The “Vomit Cleanup Fee”


If you throw up in a Chicago taxi, they will charge you $50 for the mess you make. Indeed, the driver might ask you to empty your entire wallet, given his loss of revenue during the time spent scooping your gastric juices, in addition to the need to have the upholstery steam cleaned.

The reason I know all this is that I’ve been in lots of cabs due to the awful winter we’ve had in Chicago (and much of the USA). With idle time sitting during one of those rides, I spied the list of charges that included the “vomit cleanup fee.”

Of course, taxi rides can be interesting for many other reasons. The drivers can be from almost anywhere. One such was a recent emigrant from Eritrea, a country in the Horn of Africa. A little research indicates that most of the six million or so inhabitants of that country speak Tigrinya, a language I never knew existed. Nice learning opportunity.

Not so nice is the fact that sometimes you are subjected to the aroma of recent passengers. I’m pretty sure that someone who preceded me lately left some pretty serious body odor behind. Fortunately, my journey didn’t last long or I would have gotten out quickly and taken another cab. No “deodorant failure fee” was on the aforementioned list, by the way.

Out of curiosity, I googled to find out how all this is handled in New York City. As some of you know, Chicago is sometimes called “The Second City” (after New York), and it does turn out that we are behind in the cost of messing-up-cabs, too. According to an Associated Press report of September 19, 2013:

Manhattan city commissioners have given cab drivers permission to charge a $75 fee to customers who vomit or otherwise soil their vehicles.

Clearly, they anticipated all the possible foul things that could happen in a taxi. They further indicate that St. Patrick’s Day and New Year’s Eve are the big winners (or losers) for the taxi business in this particular area of concern.

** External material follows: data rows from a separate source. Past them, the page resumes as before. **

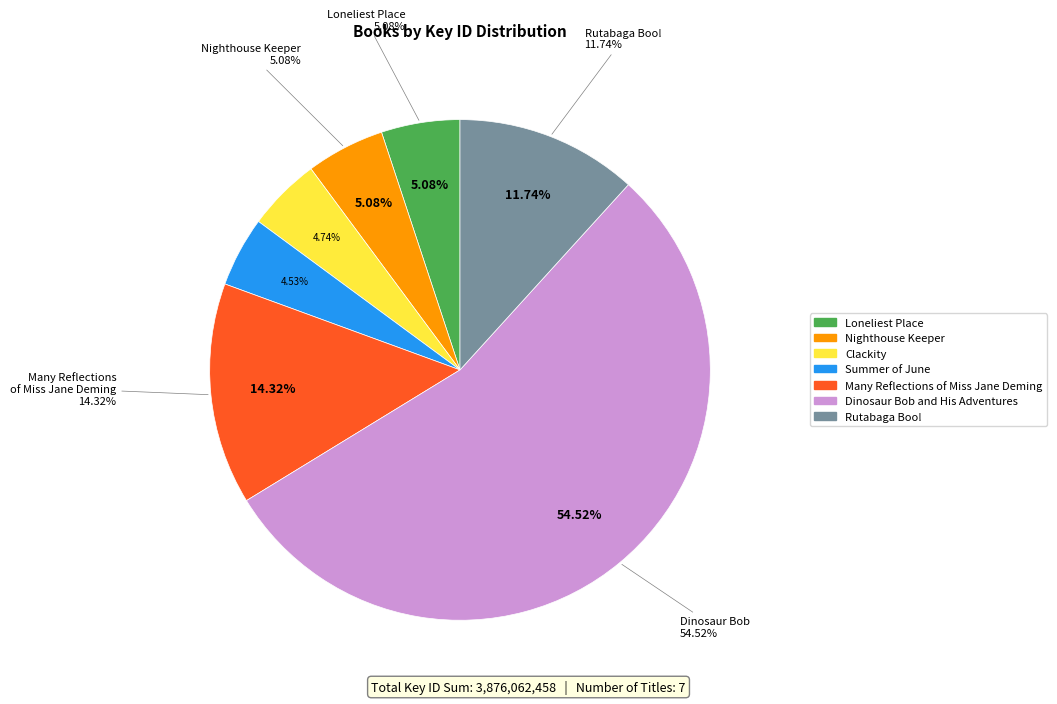

Rank the categories by value from highest to lowest.

Dinosaur Bob and His Adventures, Many Reflections of Miss Jane Deming, Rutabaga Boo!, Loneliest Place, Nighthouse Keeper, Clackity, Summer of June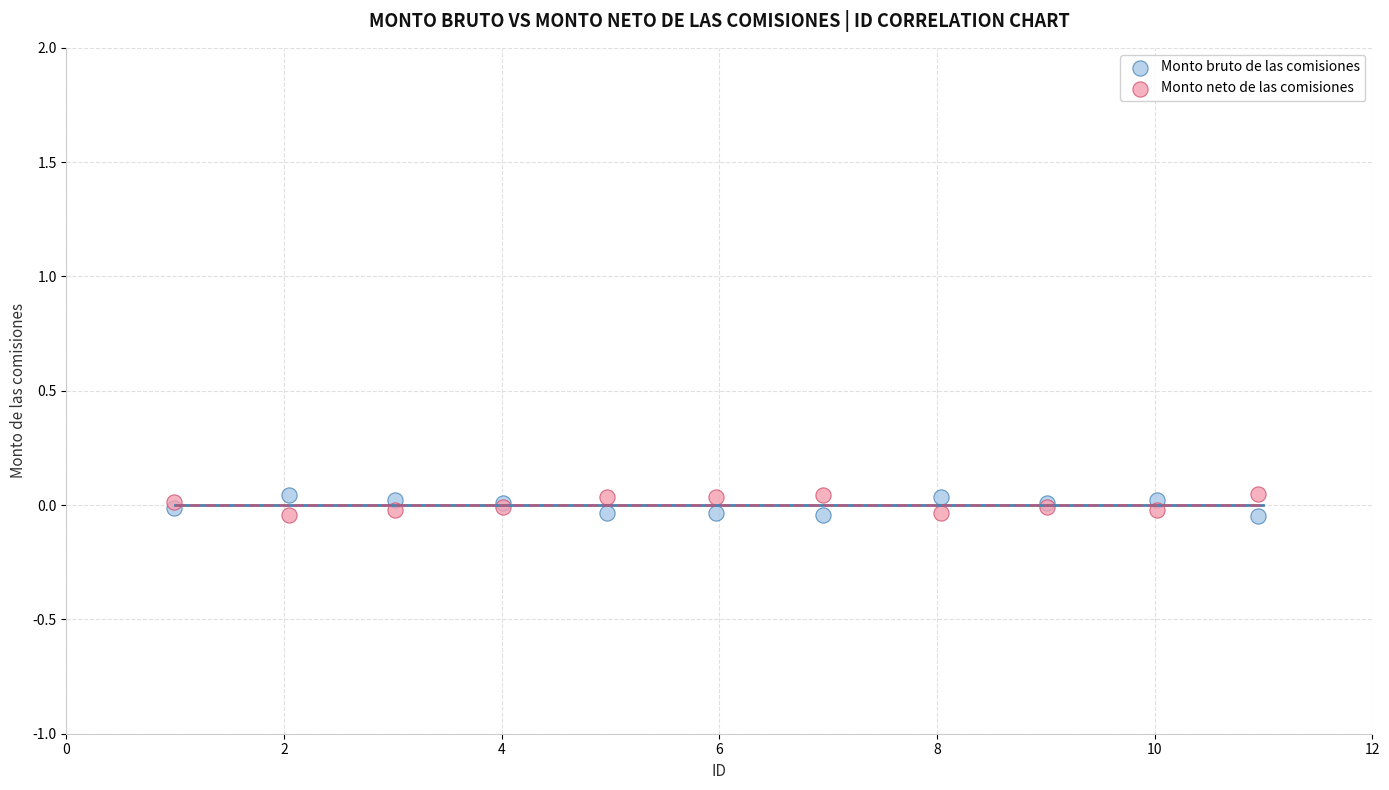

What is the X range (max minus min) for the scatter plot?

10.0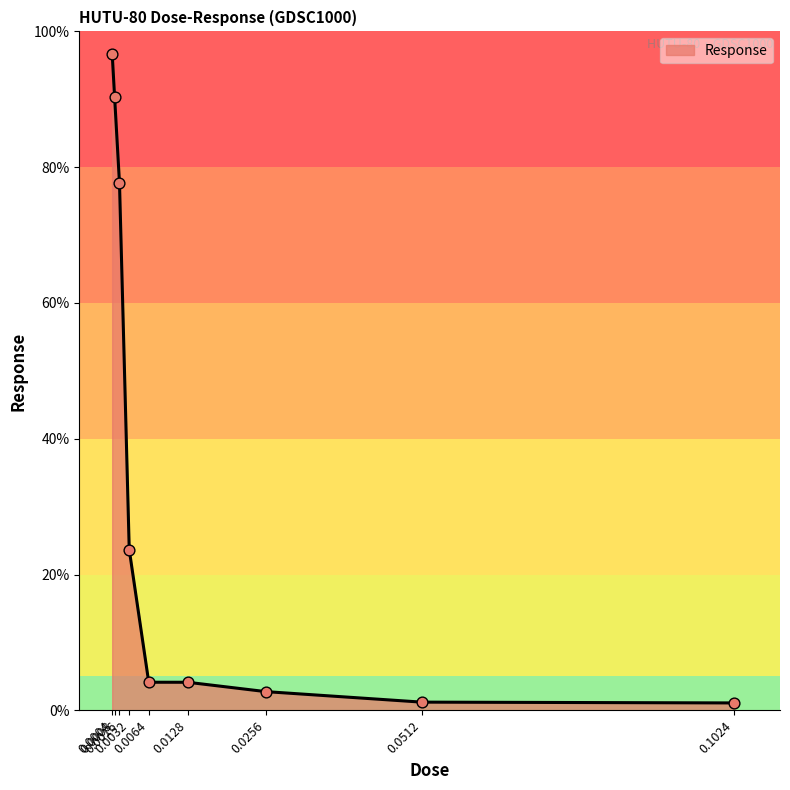

What is the change in value from 0.0016 to 0.0512?

-76.4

All of this got me to thinking about the things — inappropriate and offensive things — that people do in public or where someone else can observe them. If we are going to penalize people for vomiting in a cab, there are a few other penalties that might make the world a bit more civilized:

Here is a short list with a little commentary:

  • The failure to wash your hands after using the washroom/WC fee. Men are especially guilty of this. However small the amount of the penalty, I’m quite sure that a properly enforced charge would allow us to retire the National Debt in a matter of weeks.
  • The bumping into you without saying “sorry” fee. This problem is relatively new. It didn’t exist 15 years ago. I suspect the proliferation of people walking the street with backpacks the size of Cleveland — all the while preoccupied with smart phones — have made a contribution to this latest form of incivility. I’ve seen people almost decapitated by linebacker-sized civilians who show no awareness that they might actually have hurt someone.
  • The “way too much” perfume or cologne fee. This can be almost as bad as the body odor problem mentioned earlier.

As I said before, it has been a tough winter. Unfortunately, Mother Nature is unlikely to accept my invoice.

The top image is an Xi’an taxi in the People’s Republic of China photographed by Xianxing. It is sourced from Wikimedia Commons.

6 thoughts on “The “Vomit Cleanup Fee”

  1. I use the bus often and have been hit in my head on a number of occasions with backpacks. As you’ve noted, these offenders often “show no awareness that they might actually have hurt someone.”


    • drgeraldstein

      I suspect that it is also more likely in the downtown area of big cities, as well as in other densely populated spaces like buses, trains, etc. No research to base this on, but just a hunch. Thank Rosaliene.


  2. While reading the first paragraph and halfway through the second, I was afraid that you’d learned of the vomit fee from personal experience. Long cold winters mean people get ill, right? Glad to read that it was only through boredom!


  3. RE NYC cabbies: is there an exemption clause for damages incurred as a direct result of their driving? Like, say, if you wet yourself when he almost sideswipes a garbage truck or get motion sickness from repeatedly racing up to red lights?


    • Good thought. I have had enough NYC taxi rides to know that it is best to keep your eyes closed or to instruct the driver that his tip will depend on his safe driving.